Hiroshima survivor spreads story of peace
By Express News Service - CHENNAI
11th August 2012 08:28 AM
Ethiraj College’s post graduate department of Human Rights and Duties Education organised an International Peace Symposium on nuclear victims commemorating the Hiroshima and Nagasaki Day, honouring Hiroo Iso, an official survivor of the Hiroshima bomb explosion. The event was organised in collaboration with the Internal Association for Religious Freedom (IARF), South Asia Coordinating Council (SACC) and the Religious Freedom Young Adult Network (RFYN).
Various topics regarding nuclear weapons, their necessity, the victims of nuclear weapons and peace were discussed at the symposium. Thomas Mathew, former president of IARF and chairman of SACC said, “Gandhiji once said that the atom bombs were the ‘most diabolical use of science.’ We know that humans cannot co-exist with these nuclear bombs. Yet how many of us talk about it or take steps to learn about it? This is the time to learn, this is the time to talk of the dangers involved with nuclear weapons so that something like this does not happen again,” he said.
The symposium saw special lectures by Hiroo Iso, S Latha, Assistant Professor and Head, School of Criminology and Criminal Justice Administration, Tamil Nadu Open University, J Mayuran, member of Organisation of Eelam Refugee Rehabilitation and Tenzin Phuntsok, President of the Tibetian Student’s Association.
Hiroo, who is on a tour of India, spoke about his personal experiences after the Hiroshima bomb and how his life changed after that. He narrated how is family was displaced and spoke about the death of his mother due to cancer. “I am from a middle class family of five. After the bombing, not only I but so many other survivors were all displaced. We had nothing. We had lost our roots,” he told City Express with the aid of his friend and interpreter Yukiko Inaba.
Thomas added that there were still so many people like him. “It took me a whole year to search for someone like him and convince him to come to India to spread the message of peace,” he said.
The spring in his step belies his 71 years, but when he talks about his life during the immediate aftermath of the bomb, he is every inch the survivor.
He was four years old when the bomb hit Hiroshima. “We lived about 2.4 kms away from the epicentre. When the bomb hit, all we could see was a blinding light. The roof was blown cleanly away and all the window panes were shattered. My father who was out working came back home but my sister did not return. We searched for four days before we found her at a hospital. My father brought her back home,” he says.

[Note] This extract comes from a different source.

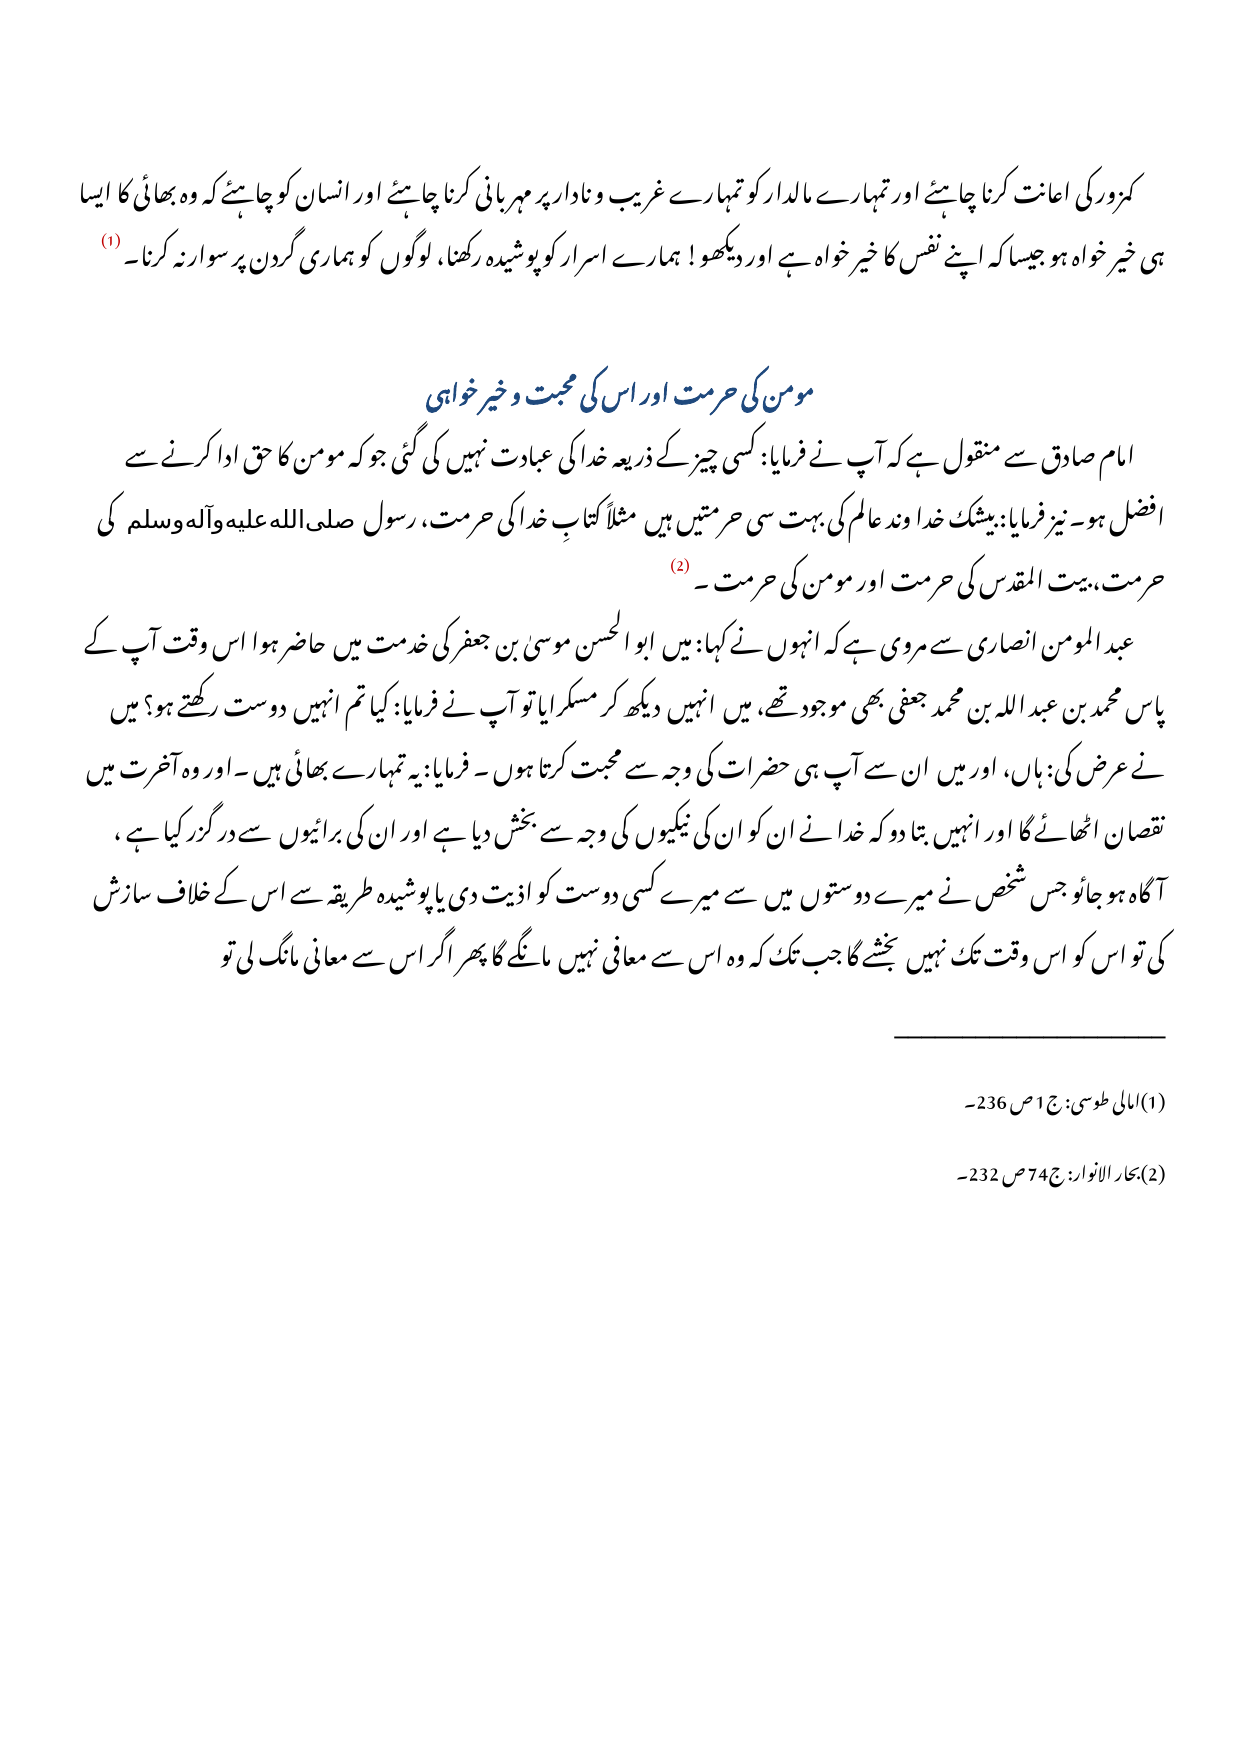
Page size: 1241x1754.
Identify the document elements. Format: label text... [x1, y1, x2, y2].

Since his father lost his job, they moved to a village near the sea. Now, he has a family of his own and four children, all healthy and strong. “They’re all okay for now. But the effects of radiation show themselves only as you age,” he says. His niece had passed away due to cancer recently and he himself needs to go for regular liver checkups, his interpreter adds.
This survivor is now a staunch ambassador of peace. As part of a ‘Peace Boat’ Hiroo, along with 100 odd survivors visited 23 countries in 2009. He started spreading his message of peace after he turned 65. “I never wanted to go back to Hiroshima. But once I started visiting places and meeting people, I had to go back there. I go there quite regularly now,” he says.